Quickstart¶
WIP, in-development syntax
This page is a work in progress and includes syntax currently in development versions of Geary. Continue to Entities for the rest of the guide.
This page gives an overview of Geary's syntax and features, the rest of the guide will dive more in depth and assume less knowledge about ecs. Think of this as a Geary by example guide.
Setup¶
geary(ArchetypeEngineModule) {
// install wanted addons here
}
- Geary currently creates one global instance, support for 'worlds' with separate entities coming later
- Most of Geary is prepared for Kotlin multiplatform but currently only the JVM target is fully implemented
Define components¶
data class Postion(var x: Double, var y: Double)
data class Velocity(var x: Double, var y: Double)
sealed class Alive
- Any class can act as a component
- Data classes recommended
- Mutable vars are allowed but won't automatically trigger component changed events unless manually calling
set
- Use sealed class for 'marker' components that don't have data attached to them.
Manage entities¶
// create
val entity = entity()
// remove
entity.removeEntity()
val entity2 = entity {
...
} // equivalent to entity().apply { ... }
Set data¶
val exampleEntity = entity {
set(Position(0.0, 0.0)) // Set Position component
set(Position(1.0, 0.0)) // Override previous Position component with new data
set<Velocity>(Velocity(1.0, 1.0)) // Explicitly define type
remove<Velocity>() // Unset Velocity component
add<Alive>() // Adds component without data
}
Read data¶
exampleEntity.apply {
get<Position>() // return type is Position? (in this case, Position(1.0, 0.0))
get<Alive> // return type is Alive? (in this case, null)
has<Alive> // returns true since we added earlier
has<Velocity> // returns false since we removed the component
}
Query¶
Queries are used to operate on a list of entities with specific data at runtime.
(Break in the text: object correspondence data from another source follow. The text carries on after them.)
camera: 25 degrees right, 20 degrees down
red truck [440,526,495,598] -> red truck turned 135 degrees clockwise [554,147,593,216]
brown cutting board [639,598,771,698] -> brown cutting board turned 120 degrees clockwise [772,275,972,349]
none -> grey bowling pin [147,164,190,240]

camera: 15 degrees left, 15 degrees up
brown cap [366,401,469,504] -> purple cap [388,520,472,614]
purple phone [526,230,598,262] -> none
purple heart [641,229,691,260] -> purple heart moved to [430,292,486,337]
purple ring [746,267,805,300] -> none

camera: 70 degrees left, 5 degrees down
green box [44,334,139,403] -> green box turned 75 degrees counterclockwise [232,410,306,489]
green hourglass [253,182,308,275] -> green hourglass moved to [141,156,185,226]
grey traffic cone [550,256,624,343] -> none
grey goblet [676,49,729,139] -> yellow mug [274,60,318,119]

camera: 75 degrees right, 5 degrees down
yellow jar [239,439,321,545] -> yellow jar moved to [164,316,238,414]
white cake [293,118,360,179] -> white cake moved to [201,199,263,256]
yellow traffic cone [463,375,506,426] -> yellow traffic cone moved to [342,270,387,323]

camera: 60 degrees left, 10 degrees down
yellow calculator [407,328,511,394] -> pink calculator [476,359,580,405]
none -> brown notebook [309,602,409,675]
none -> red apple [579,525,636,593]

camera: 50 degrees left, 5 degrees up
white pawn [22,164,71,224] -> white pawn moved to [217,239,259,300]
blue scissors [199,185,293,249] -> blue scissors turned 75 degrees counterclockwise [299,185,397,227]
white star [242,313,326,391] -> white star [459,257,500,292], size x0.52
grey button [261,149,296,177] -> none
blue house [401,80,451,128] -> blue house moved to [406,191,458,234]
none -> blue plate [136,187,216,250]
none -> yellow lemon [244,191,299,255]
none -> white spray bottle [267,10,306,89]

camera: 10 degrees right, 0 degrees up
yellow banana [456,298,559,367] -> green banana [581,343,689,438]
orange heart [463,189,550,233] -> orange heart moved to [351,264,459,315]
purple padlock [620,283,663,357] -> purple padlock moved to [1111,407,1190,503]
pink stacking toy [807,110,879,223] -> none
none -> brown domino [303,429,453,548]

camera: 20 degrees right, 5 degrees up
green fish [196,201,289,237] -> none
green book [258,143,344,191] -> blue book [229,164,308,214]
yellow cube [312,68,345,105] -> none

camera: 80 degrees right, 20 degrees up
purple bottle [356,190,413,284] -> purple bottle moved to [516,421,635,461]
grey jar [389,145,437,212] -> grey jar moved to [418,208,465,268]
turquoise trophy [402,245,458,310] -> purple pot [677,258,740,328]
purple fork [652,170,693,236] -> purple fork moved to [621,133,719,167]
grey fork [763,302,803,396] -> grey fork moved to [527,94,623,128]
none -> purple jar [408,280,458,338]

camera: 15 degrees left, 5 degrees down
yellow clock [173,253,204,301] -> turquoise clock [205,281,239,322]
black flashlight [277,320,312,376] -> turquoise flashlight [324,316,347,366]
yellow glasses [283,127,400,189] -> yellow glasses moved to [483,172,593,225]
class MyQuery: GearyQuery() {
// We construct delegates for our data which will automatically match the correct entities
// Pointer represents the location of an entity delegates can read data from
var Pointer.position by get<Position>()
val Pointer.velocity by get<Velocity>()
}
val query = MyQuery()
// get all entities with both position and velocity components
val matchedEntities: List<Entity> = query.toList()
// Extract data
val dataFromMatched: List<Pair<Position, Velocity>> = query.run { // run allows us to use the delegates we made
toList { position to velocity }
}
// Run directly on query
query.run {
forEach {
// we can modify position directly because we declared its delegate as var
position.x += velocity.x
position.y += velocity.y
}
}
- Delegates have little overhead, they point almost directly to data in memory.
- Collecting to a list is much slower than iterating directly with forEach
Repeating system¶
class VelocitySystem : GearyRepeatingSystem() {
private val Pointer.velocity by get<Velocity>()
private var Pointer.position by get<Position>()
// Will run on each matched entity
override fun Pointer.tick() {
position.x += velocity.x
position.y += velocity.y
}
}
// Register our system
val system = VelocitySystem()
geary.pipeline.addSystem(system)
// Tick engine
geary.tick() // matches all registered systems to appropriate entities and runs the `tick` function
Events¶
Events are entities, which can be called on other entities:
val console = entity {
set<PrintStream>(System.out)
}
data class SendMessage(val message: String)
val event = entity {
set(SendMessage("Hello world!"))
}
// We call console the target entity, and event the event entity
console.callEvent(event) // can optionally pass a source entity too
Event listeners¶
Event listeners can handle event calls with appropriate data (note these aren't nearly as optimized as query iteration):
class MessageListener: GearyListener() {
// pointers holds pointers for target and event entities (optionally source too)
// notice we specify which entity to get data on
val Pointers.printStream by get<PrintStream>.on(target)
val Pointers.sendMessage by get<SendMessage>.on(event)
fun Pointers.handle() {
printStream.println(sendMessage.message)
}
}
geary.pipeline.addSystem(MessageListener())
// now using the call from earlier will print out "Hello world!"
console.callEvent(event)
- For events that process data, consider using
get<...>().removable()
and setting to null to remove a component after being processed.